• Information:
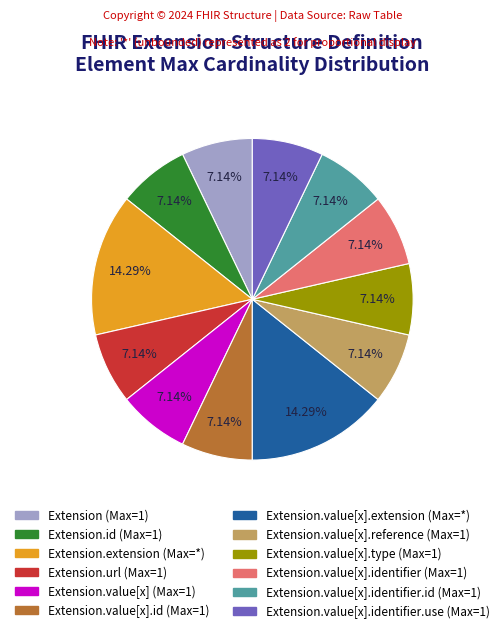

Does any single category account for the majority?

No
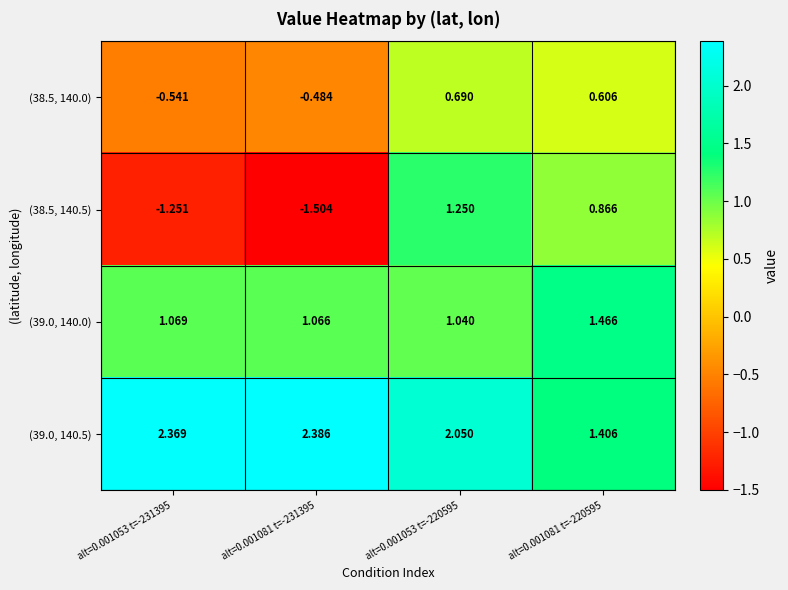

Is the value of (38.5, 140.0) at alt=0.001081 t=-231395 greater than the value of (39.0, 140.5) at alt=0.001053 t=-220595?

No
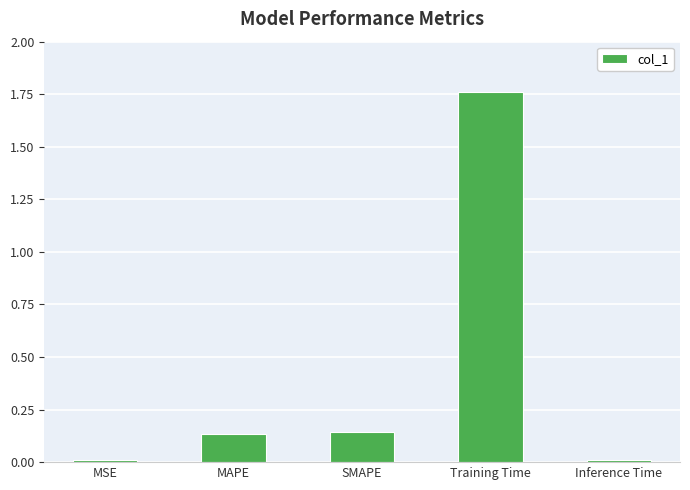

What position from the left is Training Time?

4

• Exercise description: Lay out the lines above as a numbered list, omitting the blank ones and leaving the pictures out of your answer.

• Written solution:
1. Does any single category account for the majority?
2. No
3. Is the value of (38.5, 140.0) at alt=0.001081 t=-231395 greater than the value of (39.0, 140.5) at alt=0.001053 t=-220595?
4. No
5. What position from the left is Training Time?
6. 4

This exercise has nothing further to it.